The BIG boxes that a lot of decks come with these days?  I remove the deck from the box, and will then take time to peel the artwork from the box to save and use later in the deck interview journal or in an in-depth study journal of that specific deck.    The deck is then wrapped in cotton cloth in a “swaddle” of sorts.   I am aware of the old wives tale that says you should wrap your decks in silk, but it just doesn’t feel good to me.  Silk is not as breathable or as comfortable as cotton.  I want them to be comfortable in their swaddle, and enjoy their resting time with the other decks in my collection.  It doesn’t seem enjoyable (in my opinion) to be wrapped up in suffocating silk when you can be in something far more comfortable.

My decks are then placed in one of four places.   I have two trunks (and a basket), which I store the majority of my decks in.  One trunk is for boxed Tarot decks only, the other is for all other boxed decks (such as Lenormand decks, Oracle decks, playing card decks, etc). The basket currently houses my swaddled decks. This system will possibly change a bit over time, and with the possible addition of a third trunk.
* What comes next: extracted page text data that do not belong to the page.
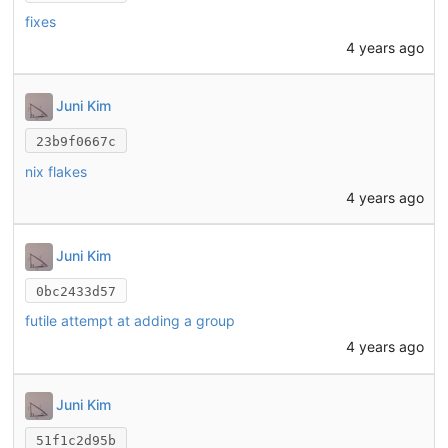
fixes
4 years ago
Juni Kim
23b9f0667c
nix flakes
4 years ago
Juni Kim
0bc2433d57
futile attempt at adding a group
4 years ago
Juni Kim
51f1c2d95b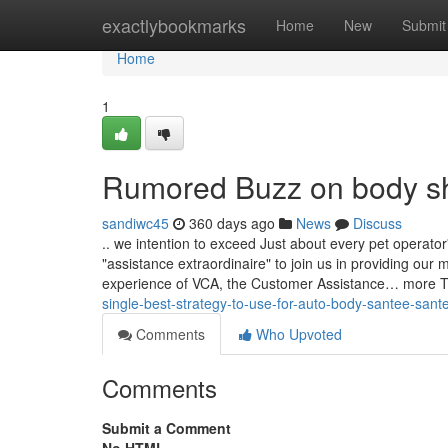
Home
exactlybookmarks
Home
New
Submit
Home
1
Rumored Buzz on body s
sandiwc45
360 days ago
News
Discuss
.. we intention to exceed Just about every pet operat
"assistance extraordinaire" to join us in providing o
experience of VCA, the Customer Assistance… more T
single-best-strategy-to-use-for-auto-body-santee-sant
Comments
Who Upvoted
Comments
Submit a Comment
I have a shelf in my nightstand where a  handful of decks that are my “go to” decks sit along side whatever decks are next in my monthly deck studies.

I also have a small basket dedicated to decks that are waiting to be modified in some way. A lot of these are decks that require more extensive modifications such as trimming or backing, as I often do edgings right away when I have decided a deck needs it.

Aside from those spots, I have reference decks (and decks in tins) on a shelf in the living room beneath my computer monitor.  There is also between one to three decks at our altar in the bedroom, two decks on the night stand for ease of access and decoration, and my sister and I now (as of last week) have a plastic bin beside the bathtub that has a trio of waterproof decks in it.